El opositor cubano José Daniel Ferrer ha decidido aceptar el exilio, cansado de los abusos continuos contra él y su familia. Su decisión no es una rendición, sino el grito desesperado de quien ha soportado demasiado.

Si al dictador Fidel Castro, cuando estuvo preso por los sucesos del cuartel Moncada, le hubieran hecho apenas una mínima parte de lo que le han hecho a Ferrer y a los suyos, la llamada Revolución Cubana jamás habría existido. Pero en Cuba, la historia se escribe al revés: los verdugos son héroes y las víctimas, silenciadas.

Ferrer ha resistido con una entereza que pocos pueden comprender. Golpizas, torturas psicológicas, aislamiento, amenazas contra su familia y la indiferencia del mundo han sido su condena. Durante años, mantuvo viva la esperanza de que una oposición interna pudiese sacudir los cimientos del castrismo, pero esa esperanza se ha ido diluyendo, no por falta de coraje, sino por falta de apoyo.

La oposición cubana, lamentablemente, se ha convertido en una puesta en escena, donde cada grupo hala hacia su propio lado, como hormigas sin reina ni dirección. La unidad, esa palabra tan repetida en los discursos, se ha vuelto un espejismo. Hoy los opositores que permanecen en la Isla tienen el mismo efecto que un cuadro colgado en la pared de un museo: están ahí, son parte del paisaje, pero nadie los escucha ni los teme.

La dictadura normalizada

Luchar dentro de Cuba es tan peligroso y estéril como intentar lavarle los dientes a un cocodrilo. El régimen no cede, no perdona y no olvida. Cada gesto de rebeldía se paga con cárcel, destierro o muerte civil. En ese contexto, Ferrer ha decidido lanzarse él mismo la toalla, consciente de que seguir resistiendo dentro de la Isla es prolongar el sufrimiento de los suyos sin resultados reales. Y hace bien.
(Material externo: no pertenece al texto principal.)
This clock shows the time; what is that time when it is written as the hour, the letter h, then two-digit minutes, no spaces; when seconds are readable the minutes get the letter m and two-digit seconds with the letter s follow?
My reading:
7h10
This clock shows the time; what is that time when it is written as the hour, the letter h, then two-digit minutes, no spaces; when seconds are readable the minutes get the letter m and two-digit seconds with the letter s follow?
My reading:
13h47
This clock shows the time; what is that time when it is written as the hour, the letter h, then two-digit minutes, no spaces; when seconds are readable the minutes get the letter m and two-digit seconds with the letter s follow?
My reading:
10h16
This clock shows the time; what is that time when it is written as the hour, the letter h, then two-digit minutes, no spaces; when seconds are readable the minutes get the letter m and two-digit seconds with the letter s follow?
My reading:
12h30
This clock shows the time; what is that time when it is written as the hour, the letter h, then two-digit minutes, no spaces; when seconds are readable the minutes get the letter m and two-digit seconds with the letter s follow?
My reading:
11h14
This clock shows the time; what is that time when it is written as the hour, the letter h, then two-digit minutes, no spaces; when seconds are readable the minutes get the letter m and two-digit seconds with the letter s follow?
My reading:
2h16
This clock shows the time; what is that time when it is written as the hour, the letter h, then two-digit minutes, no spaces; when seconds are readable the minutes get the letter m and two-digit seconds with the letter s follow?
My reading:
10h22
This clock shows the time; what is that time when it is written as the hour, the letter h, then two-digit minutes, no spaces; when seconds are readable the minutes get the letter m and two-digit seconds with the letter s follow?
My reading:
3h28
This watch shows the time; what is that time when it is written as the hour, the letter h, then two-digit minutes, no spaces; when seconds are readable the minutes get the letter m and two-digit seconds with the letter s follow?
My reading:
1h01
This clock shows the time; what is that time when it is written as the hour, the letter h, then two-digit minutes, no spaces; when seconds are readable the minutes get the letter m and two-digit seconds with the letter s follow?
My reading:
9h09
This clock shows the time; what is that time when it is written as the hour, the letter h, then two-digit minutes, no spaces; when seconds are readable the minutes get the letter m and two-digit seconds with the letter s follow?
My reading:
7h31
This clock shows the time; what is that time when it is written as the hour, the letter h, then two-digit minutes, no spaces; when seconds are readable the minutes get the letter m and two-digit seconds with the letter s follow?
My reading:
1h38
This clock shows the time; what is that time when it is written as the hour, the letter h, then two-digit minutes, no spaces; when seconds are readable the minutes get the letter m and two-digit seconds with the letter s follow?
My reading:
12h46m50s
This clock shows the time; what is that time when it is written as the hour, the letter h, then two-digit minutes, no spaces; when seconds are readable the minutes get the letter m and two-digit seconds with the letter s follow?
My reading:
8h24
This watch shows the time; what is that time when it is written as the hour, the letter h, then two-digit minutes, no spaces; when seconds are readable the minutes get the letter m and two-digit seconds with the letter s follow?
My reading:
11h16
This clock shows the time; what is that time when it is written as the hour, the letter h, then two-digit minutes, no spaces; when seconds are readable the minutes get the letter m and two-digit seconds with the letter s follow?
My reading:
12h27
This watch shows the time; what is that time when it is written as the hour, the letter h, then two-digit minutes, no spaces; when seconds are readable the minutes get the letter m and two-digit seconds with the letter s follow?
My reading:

No hay solidaridad internacional con los cubanos. El mundo entero parece haber normalizado la dictadura más longeva del hemisferio occidental. Los cubanos, por su parte, le temen tanto a la libertad que prefieren prescindir de ella, acomodándose a la miseria como si fuera un destino irreversible. Esa apatía colectiva es el triunfo más cruel del castrismo.

Muchos cubanos, dentro y fuera de la Isla, hemos tomado la misma decisión que hoy toma José Daniel Ferrer: abandonar una lucha desigual, sin aliados y sin esperanza visible. Porque enfrentar al castrismo sin el apoyo del mundo es como arar en el fondo del mar, una tarea inútil donde el esfuerzo se disuelve en la nada.

Ferrer no se rinde, simplemente cambia de trinchera. Y aunque el exilio no cura las heridas del alma, al menos le permitirá seguir denunciando la tragedia cubana desde un lugar donde la palabra no sea un delito. Su salida es una derrota simbólica para el régimen, pero también una advertencia: cuando los mejores hijos de un país deben marcharse para sobrevivir, ese país ha perdido algo más que su libertad: ha perdido su dignidad.